ADAS Individual Scores
We used a Gradient Boosted Model and a Logistic Regression to perform an analysis of the individual questions of the ADAS-13 assessment. It was shown by the partial dependence plots of the GBM that only questions 1, 4, 7, and 14 displayed responses to all three of the diagnosis classes. It was further confirmed by a t-test of 100 bootstrapped Logistic Regression models that the same four questions were significant at the 90% confidence level, and three of these at the 95% level. Using this information, we trained new GBMs and Logistic regression models on only these four questions as features, and obtained marginally higher testing scores.

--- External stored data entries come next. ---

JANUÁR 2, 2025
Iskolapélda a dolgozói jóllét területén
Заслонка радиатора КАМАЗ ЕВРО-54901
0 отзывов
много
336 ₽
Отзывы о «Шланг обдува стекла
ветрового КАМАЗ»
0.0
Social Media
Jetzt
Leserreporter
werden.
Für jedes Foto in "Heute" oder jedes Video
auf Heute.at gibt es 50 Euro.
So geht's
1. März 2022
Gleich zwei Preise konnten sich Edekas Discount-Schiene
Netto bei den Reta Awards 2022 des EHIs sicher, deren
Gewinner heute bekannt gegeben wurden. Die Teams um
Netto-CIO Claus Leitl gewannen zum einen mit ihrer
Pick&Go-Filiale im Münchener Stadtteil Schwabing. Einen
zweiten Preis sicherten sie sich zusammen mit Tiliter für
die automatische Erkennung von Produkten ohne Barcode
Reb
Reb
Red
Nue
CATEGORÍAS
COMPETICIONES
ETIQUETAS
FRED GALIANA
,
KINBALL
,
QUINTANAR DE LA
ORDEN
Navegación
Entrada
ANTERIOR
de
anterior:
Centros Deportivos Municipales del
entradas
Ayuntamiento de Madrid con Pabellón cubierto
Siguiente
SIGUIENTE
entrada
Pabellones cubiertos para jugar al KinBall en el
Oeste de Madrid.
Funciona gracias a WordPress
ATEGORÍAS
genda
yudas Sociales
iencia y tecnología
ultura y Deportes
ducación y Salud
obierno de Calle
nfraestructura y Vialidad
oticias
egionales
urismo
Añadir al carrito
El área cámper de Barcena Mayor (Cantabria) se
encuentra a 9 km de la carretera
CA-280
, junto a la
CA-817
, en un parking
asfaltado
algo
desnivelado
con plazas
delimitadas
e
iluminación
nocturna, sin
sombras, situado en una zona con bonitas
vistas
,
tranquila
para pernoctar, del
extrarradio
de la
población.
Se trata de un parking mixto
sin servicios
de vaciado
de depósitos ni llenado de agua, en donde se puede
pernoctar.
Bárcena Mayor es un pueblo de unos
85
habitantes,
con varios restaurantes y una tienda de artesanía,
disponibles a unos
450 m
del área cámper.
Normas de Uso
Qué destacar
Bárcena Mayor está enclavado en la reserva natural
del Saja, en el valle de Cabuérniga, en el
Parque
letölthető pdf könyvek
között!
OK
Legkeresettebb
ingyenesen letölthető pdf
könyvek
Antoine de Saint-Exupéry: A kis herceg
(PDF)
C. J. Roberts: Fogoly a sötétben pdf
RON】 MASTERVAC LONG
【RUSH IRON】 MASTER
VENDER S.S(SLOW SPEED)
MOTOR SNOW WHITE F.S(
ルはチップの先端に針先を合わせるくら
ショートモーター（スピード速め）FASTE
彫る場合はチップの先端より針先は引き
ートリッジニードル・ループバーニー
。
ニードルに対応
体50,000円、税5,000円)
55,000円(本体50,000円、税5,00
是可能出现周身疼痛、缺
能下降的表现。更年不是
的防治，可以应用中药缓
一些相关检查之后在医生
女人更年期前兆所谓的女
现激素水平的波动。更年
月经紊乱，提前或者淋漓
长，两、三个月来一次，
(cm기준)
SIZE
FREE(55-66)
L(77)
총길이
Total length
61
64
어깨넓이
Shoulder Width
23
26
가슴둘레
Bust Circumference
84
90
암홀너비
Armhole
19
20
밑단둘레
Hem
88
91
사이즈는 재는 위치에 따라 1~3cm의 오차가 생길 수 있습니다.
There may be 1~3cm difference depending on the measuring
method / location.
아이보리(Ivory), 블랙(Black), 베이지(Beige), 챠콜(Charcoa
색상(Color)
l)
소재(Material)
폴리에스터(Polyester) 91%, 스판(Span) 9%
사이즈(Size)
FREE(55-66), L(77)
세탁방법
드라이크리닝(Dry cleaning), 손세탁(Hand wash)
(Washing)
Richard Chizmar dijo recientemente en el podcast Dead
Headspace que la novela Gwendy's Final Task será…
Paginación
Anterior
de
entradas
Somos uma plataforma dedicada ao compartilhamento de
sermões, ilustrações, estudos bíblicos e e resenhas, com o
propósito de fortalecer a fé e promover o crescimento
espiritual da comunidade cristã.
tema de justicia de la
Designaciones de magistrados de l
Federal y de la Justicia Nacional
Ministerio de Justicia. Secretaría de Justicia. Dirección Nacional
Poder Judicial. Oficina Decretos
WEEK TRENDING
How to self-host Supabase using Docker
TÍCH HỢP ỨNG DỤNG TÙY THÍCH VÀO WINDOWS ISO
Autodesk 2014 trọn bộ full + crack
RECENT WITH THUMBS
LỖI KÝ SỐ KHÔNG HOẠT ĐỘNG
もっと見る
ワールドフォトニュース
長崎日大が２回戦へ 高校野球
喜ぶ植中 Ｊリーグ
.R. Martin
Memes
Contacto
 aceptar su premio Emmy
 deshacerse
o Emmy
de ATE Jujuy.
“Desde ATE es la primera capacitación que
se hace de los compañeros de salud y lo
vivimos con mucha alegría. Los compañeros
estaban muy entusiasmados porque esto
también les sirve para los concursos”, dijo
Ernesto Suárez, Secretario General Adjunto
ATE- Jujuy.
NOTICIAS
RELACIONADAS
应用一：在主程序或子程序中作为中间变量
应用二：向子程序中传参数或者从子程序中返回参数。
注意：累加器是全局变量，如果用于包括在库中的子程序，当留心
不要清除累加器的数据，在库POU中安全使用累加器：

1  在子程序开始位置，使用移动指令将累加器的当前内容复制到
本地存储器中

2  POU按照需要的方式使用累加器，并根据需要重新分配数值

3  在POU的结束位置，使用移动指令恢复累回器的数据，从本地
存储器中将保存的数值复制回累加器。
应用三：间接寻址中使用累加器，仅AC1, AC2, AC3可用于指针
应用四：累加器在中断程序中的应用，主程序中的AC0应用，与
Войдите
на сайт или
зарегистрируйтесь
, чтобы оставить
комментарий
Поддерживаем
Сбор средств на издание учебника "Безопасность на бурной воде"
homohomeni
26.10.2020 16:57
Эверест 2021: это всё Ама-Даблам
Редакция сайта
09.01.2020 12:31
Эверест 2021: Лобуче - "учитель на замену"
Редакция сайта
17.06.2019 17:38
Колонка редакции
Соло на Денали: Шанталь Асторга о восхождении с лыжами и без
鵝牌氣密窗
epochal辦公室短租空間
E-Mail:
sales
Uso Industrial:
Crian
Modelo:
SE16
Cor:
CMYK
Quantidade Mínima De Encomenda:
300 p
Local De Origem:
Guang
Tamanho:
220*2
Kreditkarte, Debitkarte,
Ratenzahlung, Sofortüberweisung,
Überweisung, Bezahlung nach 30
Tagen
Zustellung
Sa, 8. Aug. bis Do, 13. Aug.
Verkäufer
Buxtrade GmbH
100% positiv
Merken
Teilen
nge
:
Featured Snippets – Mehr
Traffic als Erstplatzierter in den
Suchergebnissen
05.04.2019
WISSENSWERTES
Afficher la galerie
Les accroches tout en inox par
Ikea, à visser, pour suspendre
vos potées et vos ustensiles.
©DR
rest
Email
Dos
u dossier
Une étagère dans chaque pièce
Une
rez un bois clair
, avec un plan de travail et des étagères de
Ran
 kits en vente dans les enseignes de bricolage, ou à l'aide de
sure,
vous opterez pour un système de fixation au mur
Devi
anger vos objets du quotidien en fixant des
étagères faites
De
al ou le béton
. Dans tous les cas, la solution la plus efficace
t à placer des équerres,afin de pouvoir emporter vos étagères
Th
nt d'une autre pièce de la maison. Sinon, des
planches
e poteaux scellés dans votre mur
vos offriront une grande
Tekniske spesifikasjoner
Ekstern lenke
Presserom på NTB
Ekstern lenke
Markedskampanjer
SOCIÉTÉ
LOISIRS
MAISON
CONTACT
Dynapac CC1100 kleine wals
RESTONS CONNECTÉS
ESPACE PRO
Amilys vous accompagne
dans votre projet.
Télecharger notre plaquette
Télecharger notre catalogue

Further improvements could include more research in establishing realistic weights for the cost/accuracy optimization model, with the physician fine-tuning the weights to his/her particular clinic situation.
Additionally, a deep dive into the longitudinal nature of the dataset is a potential source of a significant improvement, as we believe the ability to e.g., track attrition of brain volume over time would likely exhibit a significant correlation with the progression of Alzheimer’s disease. This conjecture is based on our EDA, where we saw a significant decrease in hippocampus volume in patients with Dementia versus Congitively Normal patients as well as from one of the link
However, yet another improvement would be to fine-tune our model with the emphasis for an early detection as we believe this would be likely the best data-driven tool for clinicians providing actionable feedback and ultimately could improve patient health outcomes.